▸ Text extract
==*==

A contrarian’s viewpoint on REMA & GB wholesale market reforms
Published October 2023
A contrarian’s viewpoint on REMA & GB wholesale market reforms (plus a 2-min briefer on locational pricing)
We agree with Everoze Partner Nithin Rajavelu – It is a strange yet exciting time to be working in the energy sector. In this fascinating blog, he outlines his four contrarian viewpoints with adopting a locational marginal pricing (LMP) model for GB.
It’s been a year since BEIS (now DESNZ) kicked off the Review of Energy Market Arrangements (REMA) consultation on what the future of our electricity market framework should look like, including fundamental changes to how the wholesale energy markets would function. A big part of this consultation is on introducing locational wholesale energy pricing which will have a big impact on current and planned renewable generation and battery storage projects. In this blog we explore what all of this may mean for renewables developers and asset owners if implemented.
It is a strange yet exciting time to be working in the energy sector, wouldn’t you agree?
We have set ourselves an ambitious target of decarbonising our electricity system by 2035. The market mechanisms and the grid infrastructure aren’t there yet to fully support the scale of new low carbon generation needed for a zero-carbon electricity grid.
At the same time, energy prices have been at an all-time high for the last couple of years, primarily driven by global gas prices, which together with the climate driver makes a strong case to wean our dependence on fossil fuel fired generation.
How do we make the changes needed to deliver on our net zero targets whilst keeping consumer energy bills low?

==*==

▸ Given exercise 1
According to the blog on GB wholesale market reforms, by what year is the electricity system targeted to be decarbonized?
▸ Given exercise 2
Resume the blog on GB wholesale market reforms, picking up directly after its closing question about net zero targets and consumer bills.

▸ Information supplied
==*==

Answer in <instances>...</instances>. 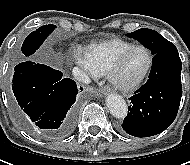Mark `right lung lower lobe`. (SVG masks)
Here are the masks:
<instances>
[{
  "label": "right lung lower lobe",
  "mask_w": 190,
  "mask_h": 165,
  "mask_svg": "<svg viewBox=\"0 0 190 165\" xmlns=\"http://www.w3.org/2000/svg\"><path fill=\"white\" fill-rule=\"evenodd\" d=\"M82 90V88H80ZM10 100L17 119L28 129L63 138L74 128L76 83L62 72L31 61L15 67Z\"/></svg>",
  "instance_id": "obj_1"
}]
</instances>
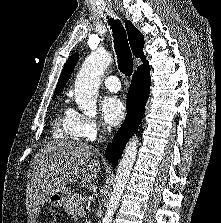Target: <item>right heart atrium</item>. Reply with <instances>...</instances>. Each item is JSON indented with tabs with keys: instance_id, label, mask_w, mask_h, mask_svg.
I'll return each instance as SVG.
<instances>
[{
	"instance_id": "right-heart-atrium-1",
	"label": "right heart atrium",
	"mask_w": 221,
	"mask_h": 223,
	"mask_svg": "<svg viewBox=\"0 0 221 223\" xmlns=\"http://www.w3.org/2000/svg\"><path fill=\"white\" fill-rule=\"evenodd\" d=\"M73 116V127L76 135L85 140H91L97 136L101 130V124L92 118L71 110Z\"/></svg>"
}]
</instances>
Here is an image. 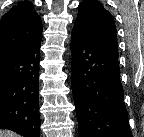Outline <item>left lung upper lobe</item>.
<instances>
[{"instance_id":"5c2ea615","label":"left lung upper lobe","mask_w":144,"mask_h":137,"mask_svg":"<svg viewBox=\"0 0 144 137\" xmlns=\"http://www.w3.org/2000/svg\"><path fill=\"white\" fill-rule=\"evenodd\" d=\"M98 43L117 48L116 25L113 16L98 0H84L74 24Z\"/></svg>"}]
</instances>
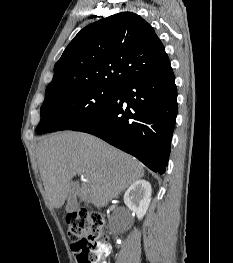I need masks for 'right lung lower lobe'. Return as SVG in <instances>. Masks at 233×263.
<instances>
[{"label":"right lung lower lobe","instance_id":"98d812e1","mask_svg":"<svg viewBox=\"0 0 233 263\" xmlns=\"http://www.w3.org/2000/svg\"><path fill=\"white\" fill-rule=\"evenodd\" d=\"M177 116V89L170 67L165 72L117 87L111 103L74 127L100 137L163 174Z\"/></svg>","mask_w":233,"mask_h":263}]
</instances>
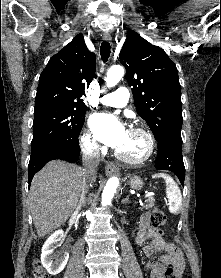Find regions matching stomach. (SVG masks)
<instances>
[{"label": "stomach", "instance_id": "stomach-1", "mask_svg": "<svg viewBox=\"0 0 221 278\" xmlns=\"http://www.w3.org/2000/svg\"><path fill=\"white\" fill-rule=\"evenodd\" d=\"M129 185L134 190H140L143 187V182L138 176H133L129 181Z\"/></svg>", "mask_w": 221, "mask_h": 278}]
</instances>
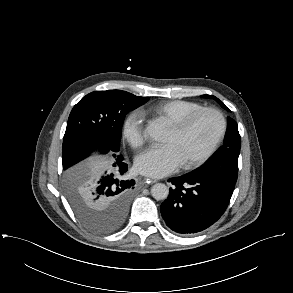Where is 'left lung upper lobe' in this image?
I'll use <instances>...</instances> for the list:
<instances>
[{"label": "left lung upper lobe", "mask_w": 293, "mask_h": 293, "mask_svg": "<svg viewBox=\"0 0 293 293\" xmlns=\"http://www.w3.org/2000/svg\"><path fill=\"white\" fill-rule=\"evenodd\" d=\"M215 99L224 109L229 110L215 96L203 95ZM240 154V135L237 123L228 117V129L224 145L212 157L194 171L200 174H210L222 177L236 183L238 176V157Z\"/></svg>", "instance_id": "left-lung-upper-lobe-1"}]
</instances>
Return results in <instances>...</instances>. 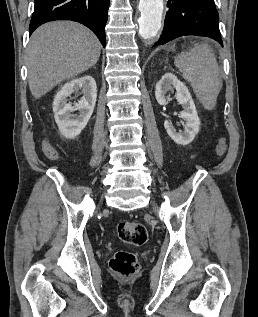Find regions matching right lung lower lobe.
Returning <instances> with one entry per match:
<instances>
[{
  "label": "right lung lower lobe",
  "mask_w": 258,
  "mask_h": 317,
  "mask_svg": "<svg viewBox=\"0 0 258 317\" xmlns=\"http://www.w3.org/2000/svg\"><path fill=\"white\" fill-rule=\"evenodd\" d=\"M109 3L110 0H35L30 34L46 22L72 20L90 28L105 47Z\"/></svg>",
  "instance_id": "right-lung-lower-lobe-1"
}]
</instances>
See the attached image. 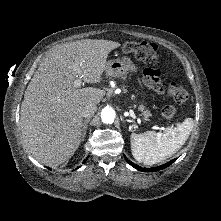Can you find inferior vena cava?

==*==

▸ Written reply 1
By 2035.

▸ Written reply 2
BEIS made a compelling case for market redesign in their Review of Energy Market Arrangements (REMA) highlighting the need to provide efficient locational price signals to create the conditions needed to support a high-renewables electricity grid while minimising costs to the consumer. National Grid has made a similar argument in their Net Zero Market Reform (NZMR) programme (more in their Phase 4 webinar) where they forecast huge increase in constraint and balancing costs up to 2030 under business-as-usual, with current market signals for storage and interconnectors exacerbating constraints and increasing cost to the consumer.
The case for change is indubitably clear as further demonstrated by the work done by the ES Catapult. While I don’t dispute the underlying principles and the theoretical benefits to the consumer from adopting locational pricing for our wholesale energy markets, I am conscious of the clash with the realities of the GB renewables sector and what this means for current and planned renewable generation. If you are not familiar with locational nodal and zonal pricing concepts, see the two-minute briefer included further below.
At the risk of being unpopular, here are my four contrarian viewpoints with adopting a locational marginal pricing (LMP) model for GB:
(1) Scottish onshore and offshore wind will be materially impacted under an LMP model. While I understand the ‘systems approach’ taken under REMA, the realities of the GB electricity sector is that we have c.10 GW of onshore and offshore wind capacity installed and connected to Scottish grid, and many more GWs in the pipeline, particularly offshore wind (cue ScotWind). I am conscious under a zonal or nodal price model this risks severely depressing wholesale energy prices for Scottish wind impacting both operational and planned projects. While projects with CfD contracts may not be affected as much (if grandfathered under the new framework), that cannot be said of the GWs of onshore and offshore wind projects not under CfD and looking to go the PPA route or even go ‘merchant’. The same can be said of solar PV in southern England to some extent, where we might start seeing the ‘duck curve effect’ in the wholesale prices in zones or nodes with lots of solar generation already connected to the network.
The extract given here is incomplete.